-- Opening Marker --
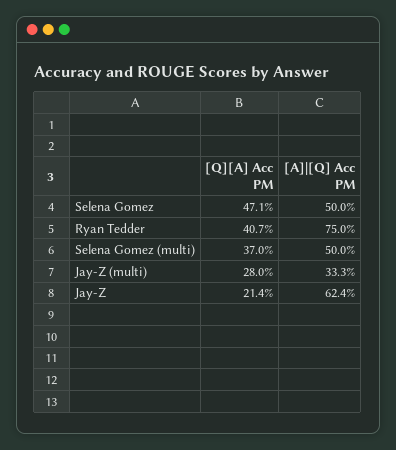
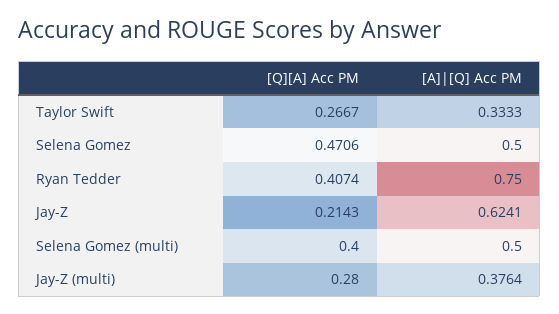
  {
    "[Q][A] Acc PM": {
      "Selena Gomez": 0.4706,
      "Ryan Tedder": 0.4074,
-     "Selena Gomez (multi)": 0.37,
+     "Selena Gomez (multi)": 0.4,
      "Jay-Z (multi)": 0.28,
-     "Jay-Z": 0.2143
+     "Jay-Z": 0.2143,
+     "Taylor Swift": 0.2667
    },
    "[A]|[Q] Acc PM": {
      "Selena Gomez": 0.5,
      "Ryan Tedder": 0.75,
      "Selena Gomez (multi)": 0.5,
-     "Jay-Z (multi)": 0.333,
+     "Jay-Z (multi)": 0.3764,
-     "Jay-Z": 0.6241
+     "Jay-Z": 0.6241,
+     "Taylor Swift": 0.3333
    }
  }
-- Closing Marker --
**To do:** Restate the data word for word without pictures.

**Result for this task:**
  {
    "[Q][A] Acc PM": {
      "Selena Gomez": 0.4706,
      "Ryan Tedder": 0.4074,
-     "Selena Gomez (multi)": 0.37,
+     "Selena Gomez (multi)": 0.4,
      "Jay-Z (multi)": 0.28,
-     "Jay-Z": 0.2143
+     "Jay-Z": 0.2143,
+     "Taylor Swift": 0.2667
    },
    "[A]|[Q] Acc PM": {
      "Selena Gomez": 0.5,
      "Ryan Tedder": 0.75,
      "Selena Gomez (multi)": 0.5,
-     "Jay-Z (multi)": 0.333,
+     "Jay-Z (multi)": 0.3764,
-     "Jay-Z": 0.6241
+     "Jay-Z": 0.6241,
+     "Taylor Swift": 0.3333
    }
  }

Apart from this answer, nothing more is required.